Nos últimos préstimos da Teoria Crítica, que tanto influenciou os pós-estruturalistas e pós-modernistas, como Michel Foucault, Gilles Deleuze ou Jacques Derrida, Jurgen Habermas, em “Knowledge and Human Interests” (1968), discute o conhecimento crítico. Este baseia-se em princípios de autorreflexão e de emancipação, acompanhando a necessidade de reconduzir a análise das ligações entre o conhecimento e os interesses humanos. Com a ciência a deter um cariz bastante ideológico e, como tal, uma relação de poder esclarecida, o alemão identifica a emergência da história e da hermenêutica, com a qual interpreta o mundo, e da qual a psicanálise é exemplo. Habermas assinala que o objetivo desta prática é o de tentar dissolver o nexo causal do mundo natural, ao invés de explicar o comportamento humano pelas suas causas naturais.
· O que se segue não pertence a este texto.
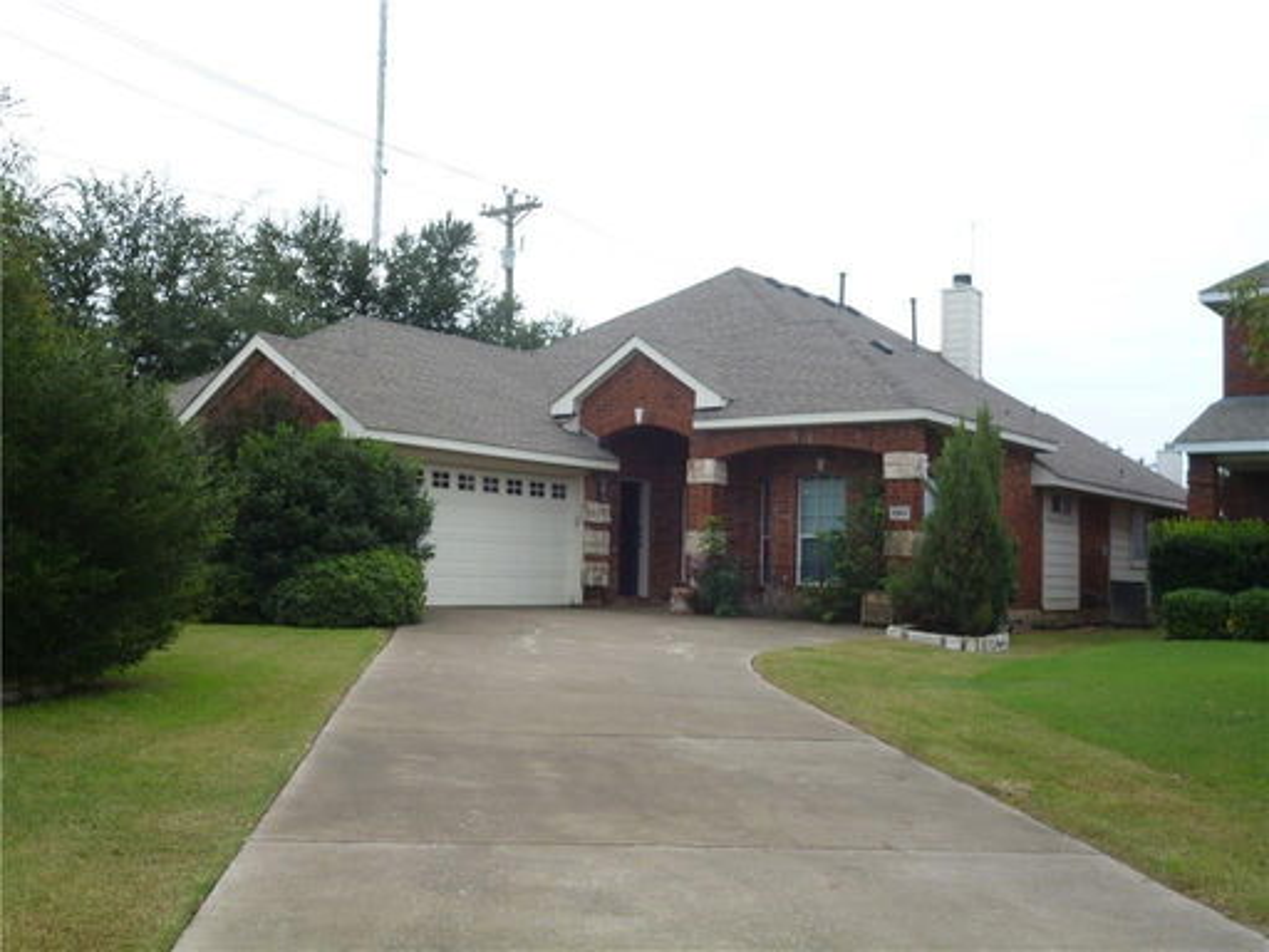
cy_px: 476
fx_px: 1503
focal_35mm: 41
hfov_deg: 45.8
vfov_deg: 35.1
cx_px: 634
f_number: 3.7
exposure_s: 1/200
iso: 100
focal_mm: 7.3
A Escola de Frankfurt transporta, como legado para as gerações subsequentes de pensadores e de ativistas sociais, uma perspetiva crítica e apetrechada das ideais marxistas, sem esquecer demais influências que acompanharam a evolução dos tempos. As insurreições do maio de 1968 inspiraram-se nas ideias de Theodor Adorno, assim como a formação da “New Left”, também esta protagonista desses protestos, nas teorias preconizadas por Max Horkheimer e Herbert Marcuse. O lastro que alcança a atualidade pronuncia a pujança de saberes e de pensares que marcou quase todas as ciências sociais, não só na sua abordagem crescentemente crítica, mas na sua integração e simbiose de atuação e de investigação. Estes seis nomes, protagonistas da filosofia e da sociologia no século XX, herdaram a ideologia de Marx e os contenciosos contextos de Hitler e Estaline, formulando e consagrando uma crítica salutar a um ser humano destinado a pensar, a criticar e, em sociedade, a lutar.